▸ TEXTE FOURNI
Le second texte revient aussi sur le COVID, racontant combien les modes de vie ont été touchés du fait de cette épidémie, quelles nouvelles concurrences entre individus sont alors nées, comment des gouvernements néolibéraux ont réhabilités l’action étatique, combien de nouvelles solidarités se sont mises en place, en quoi une réponse à une épidémie est dépendante des politiques de santé passées. « La santé constitue un patrimoine, individuel et collectif, lié au passé et déterminant de l’avenir » (page 42).
Le troisième article interroge sur la possibilité d’extension des droits du patient. L’arrivée du SIDA a constitué une étape importante en la matière, le Code de déontologie de 1995 a introduit de nouvelles perspectives, l’impératif écologique a amené certains pays à la délivrance à l’unité des médicaments. Le budget 2024 de la Sécurité sociale a permis certaines évolutions en matière de délivrance et réalisation des médicaments. Pour les médicaments, en tension la délivrance à l’unité est autorisée, l’obtention d’antibiotiques passe par une vérification d’une origine bactérienne, enfin certains pharmaciens peuvent produire des médicaments en rupture de stock.

▸ INFORMATIONS FOURNIES

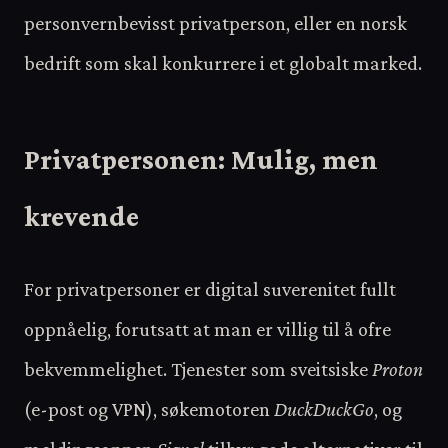
personvernbevisst privatperson, eller en norsk
bedrift som skal konkurrere i et globalt marked.
Privatpersonen: Mulig, men
krevende
For privatpersoner er digital suverenitet fullt
oppnåelig, forutsatt at man er villig til å ofre
bekvemmelighet. Tjenester som sveitsiske
Proton
(e-post og VPN), søkemotoren
DuckDuckGo
, og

▸ CONSIGNE
Recopiez tout le passage du texte fourni allant de « Le troisième article » jusqu'à « rupture de stock. », en renommant « Sécurité sociale » en « Assurance maladie ». Les enregistrements forment un matériau distinct du texte fourni.

▸ RÉPONSE ATTENDUE
Le troisième article interroge sur la possibilité d’extension des droits du patient. L’arrivée du SIDA a constitué une étape importante en la matière, le Code de déontologie de 1995 a introduit de nouvelles perspectives, l’impératif écologique a amené certains pays à la délivrance à l’unité des médicaments. Le budget 2024 de la Assurance maladie a permis certaines évolutions en matière de délivrance et réalisation des médicaments. Pour les médicaments, en tension la délivrance à l’unité est autorisée, l’obtention d’antibiotiques passe par une vérification d’une origine bactérienne, enfin certains pharmaciens peuvent produire des médicaments en rupture de stock.